On a sunny summer afternoon, urban air can be 1-3°C (2-5°F) warmer than nearby rural air. The elevated air temperatures associated with this summer “urban heat island” (UHI) make air conditioners work harder to keep buildings cool, which can strain the power grid. They also accelerate the formation of smog, degrading air quality. (Image courtesy of Heat Island Group, Lawrence Berkeley National Laboratory)
Lighter-colored pavements are more reflective, which cools the surface temperature during hot summer days. (Image courtesy of the ASU's National Center of Excellence on SMART Innovations)
On a sunny summer day, a new flat white roof can reflect up to 80% of the incident sunlight and can reduce air conditioning costs by 10-15%, depending on the region. (Image courtesy of Department of Energy)

The Problem

Roofs and pavements comprise over 60% of urban surfaces in some U.S. cities.1 On a sunny summer afternoon, these typically dark, dry surfaces get warm in the sun and in turn heat the air. The air in nearby rural areas tends to be cooler, because the rural surfaces are more reflective (absorbing less sunlight) and wetter (dissipating some solar heat gain by evaporating water). This elevation in urban air temperature over rural air temperature on a summer afternoon is called the summer urban heat island (UHI) effect. Other contributors to summer urban heat islands include human activities that warm the outside air, such as air conditioning, manufacturing and transportation. UHIs can increase energy use, degrade air quality and aggravate heat-related illnesses in our cities.
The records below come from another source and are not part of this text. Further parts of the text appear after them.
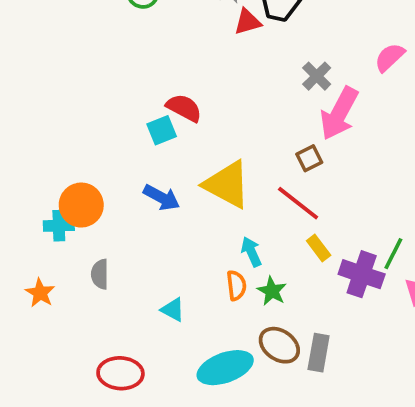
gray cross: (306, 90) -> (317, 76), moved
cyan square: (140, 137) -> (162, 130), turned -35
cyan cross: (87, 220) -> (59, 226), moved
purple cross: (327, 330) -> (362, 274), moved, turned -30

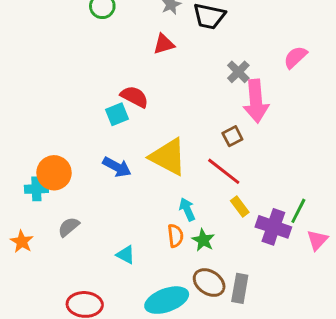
red triangle: (248, 22) -> (164, 44), moved
pink arrow: (339, 113) -> (256, 101), turned -33
gray semicircle: (100, 274) -> (69, 227), turned 50

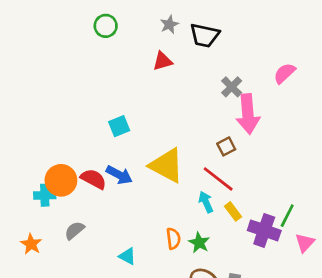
red semicircle: (134, 97) -> (93, 179), moved
cyan arrow: (187, 209) -> (206, 202), moved

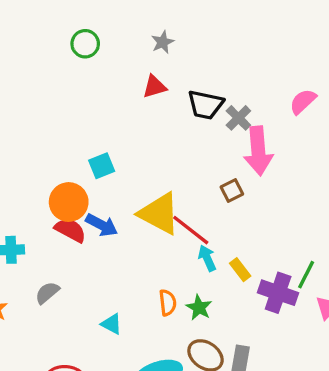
black trapezoid: (205, 35) -> (206, 105), moved
red line: (218, 179) -> (191, 230), moved
orange circle: (61, 180) -> (69, 202), moved

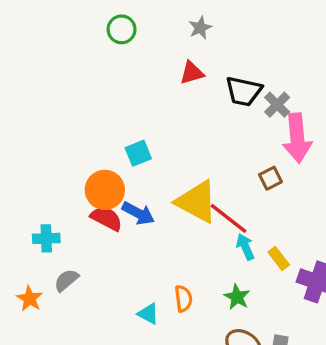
gray semicircle: (47, 293) -> (66, 280), moved
orange semicircle: (168, 303) -> (183, 299), moved

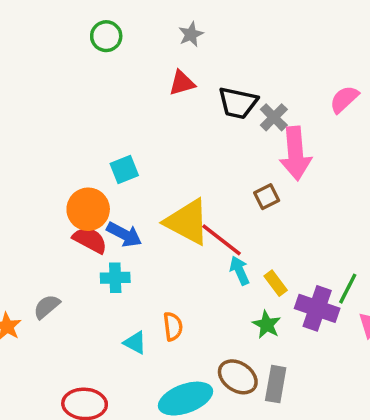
cyan cross: (46, 238) -> (115, 278), moved
green star: (237, 297) -> (267, 325), moved

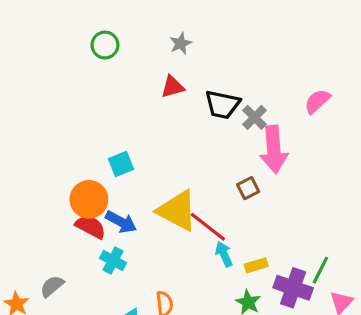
cyan cross: (115, 278) -> (113, 260), turned 30
yellow rectangle: (276, 283) -> (256, 265), turned -70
A Solution: Cool Materials

Summer urban heat islands result from solar heating of dark, dry urban surfaces. Sunlight is absorbed by dark pavements and roofs, which in turn warm the air. Air itself absorbs very little sunlight, but can be heated as it flows over warm surfaces.

The Heat Island Group at Berkeley Lab seeks to cool cities in summer. Our main approach is to reduce absorption of sunlight by buildings and pavements. The simplest way to reduce solar absorption is to replace dark surfaces that strongly absorb sunlight, such as black or gray roofs, with light-colored surfaces that strongly reflect sunlight, such as white roofs.

Interestingly, slightly less than half of sunlight is visible to the human eye. Light-colored surfaces stay coolest because they strongly reflect both visible and invisible sunlight. However, when dark surfaces are needed for aesthetics or to reduce brightness, one can use special "cool-colored" materials that stay moderately cool by reflecting only the invisible component of sunlight.

We also study urban trees, which cool the air by evaporating water and cool surfaces by providing shade.


1 Akbari H, Menon S, Rosenfeld A. 2009. Global cooling: increasing world-wide urban albedos to offset CO2. Climatic Change, 94 (3-4), 275-286.